EXCERPT TO READ:

What are treatment methods for addictions? What does research tell us?
Medical professionals and other experts have been studying the effectiveness of abstinence-based treatment programs for decades. These treatment programs require patients who are addicted to or are abusing drugs and alcohol to stop using them entirely.
In programs in which abstinence is not the focus, counselors attempt to teach patients how to drink alcohol or smoke cigarettes, for example, in moderation. Counselors and doctors in abstinence-based programs are not looking to help patients simply cut back on their drug or alcohol use. The goal of these programs is to help patients develop the strength to avoid drugs and alcohol for the rest of their lives. According to the World Health Organization, drop-out rates for abstinence-based treatment programs are quite high in the first three months of treatment. Once patients have cleared that hurdle, however, most complete the programs.
Addicts will have the most difficult time at the beginning stage of abstinence-based treatment: detoxification, which often involves withdrawal symptoms of nausea, headaches, muscle aches, and excessive sweating. Depending on the patients’ health, addicts at this stage also may experience life-threatening symptoms such as heart attacks, strokes, or organ failure. Because of the risks associated with withdrawal, this stage of the treatment program is often completed under the supervision of medical professionals in a medical facility. Doctors will sometimes administer prescription medications, such as methadone, clonidine, subutex, and suboxone, to ease withdrawal symptoms.
Once patients have successfully completed detoxification, they can begin their treatment programs. Programs may be outpatient or residential; residential programs are highly recommended for abstinence-based treatment, as they eliminate the risk of patients relapsing. Although the urge to use drugs remains, the chance is small that a patient in a rehabilitation facility will find and use the drugs he or she desires. In residential programs, patients meet in groups and with individual counselors to talk about their cravings, their experiences while using substances, and their goals for the future. Participants commit to the idea of abstaining from drugs and alcohol, and they learn life skills to keep them from relapsing upon release from treatment.

[Keypoint data for each instance]
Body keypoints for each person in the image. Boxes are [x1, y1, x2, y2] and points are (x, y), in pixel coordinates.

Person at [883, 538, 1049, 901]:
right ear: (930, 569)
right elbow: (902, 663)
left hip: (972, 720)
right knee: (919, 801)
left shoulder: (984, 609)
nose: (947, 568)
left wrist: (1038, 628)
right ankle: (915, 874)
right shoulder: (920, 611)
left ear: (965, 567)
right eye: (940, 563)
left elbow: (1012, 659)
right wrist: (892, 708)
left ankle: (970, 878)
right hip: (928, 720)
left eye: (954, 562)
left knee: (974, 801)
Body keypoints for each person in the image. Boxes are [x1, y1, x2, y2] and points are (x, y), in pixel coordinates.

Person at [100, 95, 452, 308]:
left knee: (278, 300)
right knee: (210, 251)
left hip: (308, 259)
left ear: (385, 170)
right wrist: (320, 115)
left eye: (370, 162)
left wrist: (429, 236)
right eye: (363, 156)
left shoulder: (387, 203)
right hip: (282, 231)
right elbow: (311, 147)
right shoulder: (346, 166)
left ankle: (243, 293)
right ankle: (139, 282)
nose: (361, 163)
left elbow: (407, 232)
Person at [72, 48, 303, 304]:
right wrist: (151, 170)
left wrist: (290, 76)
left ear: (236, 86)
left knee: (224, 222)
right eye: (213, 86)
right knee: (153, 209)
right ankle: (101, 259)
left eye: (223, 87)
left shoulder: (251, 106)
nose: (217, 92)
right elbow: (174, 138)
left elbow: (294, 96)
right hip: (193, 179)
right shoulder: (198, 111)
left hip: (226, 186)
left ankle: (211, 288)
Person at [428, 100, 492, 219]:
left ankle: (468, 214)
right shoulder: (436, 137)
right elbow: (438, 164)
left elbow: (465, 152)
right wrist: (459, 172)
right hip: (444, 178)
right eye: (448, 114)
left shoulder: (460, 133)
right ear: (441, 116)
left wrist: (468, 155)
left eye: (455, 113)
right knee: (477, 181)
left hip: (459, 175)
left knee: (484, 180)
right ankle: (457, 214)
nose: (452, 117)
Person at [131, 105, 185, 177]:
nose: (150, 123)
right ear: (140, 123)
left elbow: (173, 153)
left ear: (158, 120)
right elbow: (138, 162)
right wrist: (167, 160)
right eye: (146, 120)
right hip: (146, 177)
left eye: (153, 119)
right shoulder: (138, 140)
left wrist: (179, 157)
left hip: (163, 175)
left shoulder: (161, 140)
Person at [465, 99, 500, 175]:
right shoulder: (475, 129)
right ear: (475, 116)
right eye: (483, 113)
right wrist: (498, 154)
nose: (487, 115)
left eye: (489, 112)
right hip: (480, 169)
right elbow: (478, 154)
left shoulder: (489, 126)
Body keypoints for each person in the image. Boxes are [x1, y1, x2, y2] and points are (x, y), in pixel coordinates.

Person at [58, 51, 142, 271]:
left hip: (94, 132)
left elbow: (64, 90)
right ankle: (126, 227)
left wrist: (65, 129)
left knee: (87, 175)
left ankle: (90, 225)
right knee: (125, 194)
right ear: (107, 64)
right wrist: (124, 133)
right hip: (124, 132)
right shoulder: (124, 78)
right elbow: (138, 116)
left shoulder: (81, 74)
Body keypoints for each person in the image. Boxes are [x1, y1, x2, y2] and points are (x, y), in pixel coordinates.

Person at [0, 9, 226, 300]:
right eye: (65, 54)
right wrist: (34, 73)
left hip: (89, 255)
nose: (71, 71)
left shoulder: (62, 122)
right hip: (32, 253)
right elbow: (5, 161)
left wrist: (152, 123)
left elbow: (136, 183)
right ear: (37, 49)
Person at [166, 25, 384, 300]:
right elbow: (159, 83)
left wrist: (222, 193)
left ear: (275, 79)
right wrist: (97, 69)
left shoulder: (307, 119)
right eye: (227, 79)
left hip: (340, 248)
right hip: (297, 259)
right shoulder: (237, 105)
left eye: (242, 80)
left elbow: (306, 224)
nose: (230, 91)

WORK REQUEST:
Please revise the passage on addiction treatment, starting at "What are treatment" and ending at "using them entirely.", with "treatment programs" changed to "recovery programs". The material is not needed.

TASK RESPONSE:
What are treatment methods for addictions? What does research tell us?
Medical professionals and other experts have been studying the effectiveness of abstinence-based recovery programs for decades. These recovery programs require patients who are addicted to or are abusing drugs and alcohol to stop using them entirely.